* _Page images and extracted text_
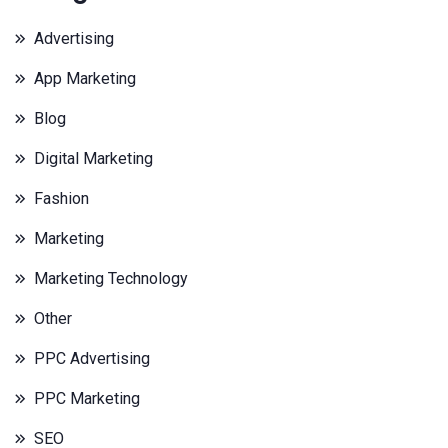
Advertising
App Marketing
Blog
Digital Marketing
Fashion
Marketing
Marketing Technology
Other
PPC Advertising
PPC Marketing
SEO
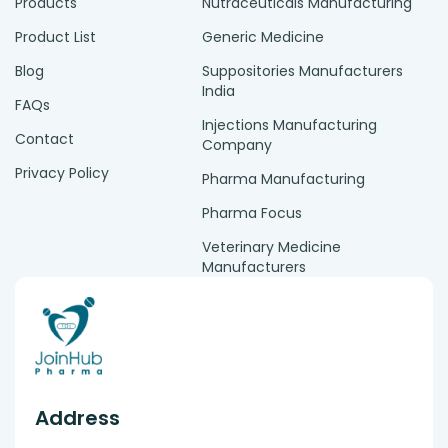
Products
Nutraceuticals Manufacturing
Product List
Generic Medicine
Blog
Suppositories Manufacturers
India
FAQs
Injections Manufacturing
Contact
Company
Privacy Policy
Pharma Manufacturing
Pharma Focus
Veterinary Medicine
Manufacturers
Address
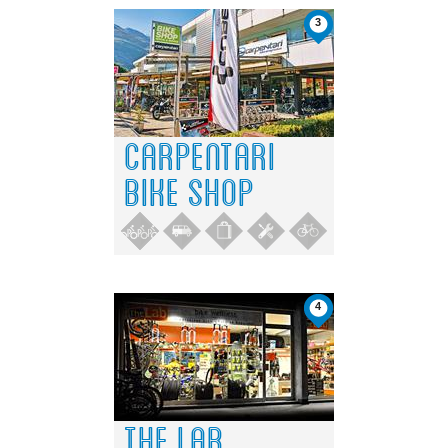
3
CARPENTARI
BIKE SHOP
4
THE LAB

* _Your objective_
Pick out and copy the lines of the entries that hold the string "Manufacturers".

* _Your solution_
Suppositories Manufacturers
Manufacturers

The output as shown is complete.